[Document images with their source code]
● ● ● ● ● ● ●

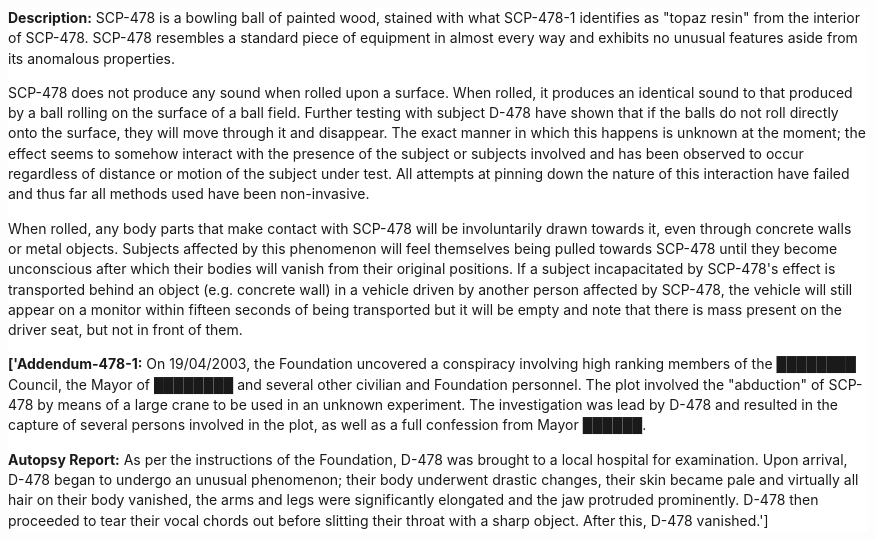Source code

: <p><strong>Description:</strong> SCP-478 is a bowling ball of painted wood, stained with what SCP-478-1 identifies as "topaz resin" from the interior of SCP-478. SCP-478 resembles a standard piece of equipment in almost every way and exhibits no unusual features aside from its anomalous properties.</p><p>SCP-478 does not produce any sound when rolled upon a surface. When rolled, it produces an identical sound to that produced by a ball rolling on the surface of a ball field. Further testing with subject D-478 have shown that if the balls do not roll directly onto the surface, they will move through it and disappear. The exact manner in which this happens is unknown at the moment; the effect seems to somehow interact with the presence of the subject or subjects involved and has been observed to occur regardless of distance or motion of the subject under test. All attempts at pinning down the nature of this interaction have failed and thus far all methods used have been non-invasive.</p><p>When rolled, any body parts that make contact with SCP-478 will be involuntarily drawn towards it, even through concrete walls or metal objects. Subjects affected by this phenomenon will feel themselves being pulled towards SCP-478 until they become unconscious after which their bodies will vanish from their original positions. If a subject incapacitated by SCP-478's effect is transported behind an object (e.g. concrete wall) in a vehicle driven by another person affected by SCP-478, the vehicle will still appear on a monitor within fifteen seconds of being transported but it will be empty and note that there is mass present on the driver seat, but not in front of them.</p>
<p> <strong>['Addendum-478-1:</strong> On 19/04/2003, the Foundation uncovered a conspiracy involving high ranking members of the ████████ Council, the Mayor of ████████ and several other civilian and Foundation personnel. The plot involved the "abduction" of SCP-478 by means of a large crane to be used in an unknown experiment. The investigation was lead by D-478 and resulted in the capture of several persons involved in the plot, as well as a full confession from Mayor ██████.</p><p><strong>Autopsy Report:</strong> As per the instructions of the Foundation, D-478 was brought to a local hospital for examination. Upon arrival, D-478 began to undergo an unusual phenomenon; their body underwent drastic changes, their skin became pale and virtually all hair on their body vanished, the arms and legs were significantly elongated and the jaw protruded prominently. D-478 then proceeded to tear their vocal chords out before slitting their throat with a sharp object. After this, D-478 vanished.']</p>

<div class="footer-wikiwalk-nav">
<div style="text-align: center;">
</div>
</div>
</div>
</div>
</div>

● ● ● ● ● ● ●

Report every line in the rows above that contains the word "pale".

### FINISHED EXERCISE
<p> <strong>['Addendum-478-1:</strong> On 19/04/2003, the Foundation uncovered a conspiracy involving high ranking members of the ████████ Council, the Mayor of ████████ and several other civilian and Foundation personnel. The plot involved the "abduction" of SCP-478 by means of a large crane to be used in an unknown experiment. The investigation was lead by D-478 and resulted in the capture of several persons involved in the plot, as well as a full confession from Mayor ██████.</p><p><strong>Autopsy Report:</strong> As per the instructions of the Foundation, D-478 was brought to a local hospital for examination. Upon arrival, D-478 began to undergo an unusual phenomenon; their body underwent drastic changes, their skin became pale and virtually all hair on their body vanished, the arms and legs were significantly elongated and the jaw protruded prominently. D-478 then proceeded to tear their vocal chords out before slitting their throat with a sharp object. After this, D-478 vanished.']</p>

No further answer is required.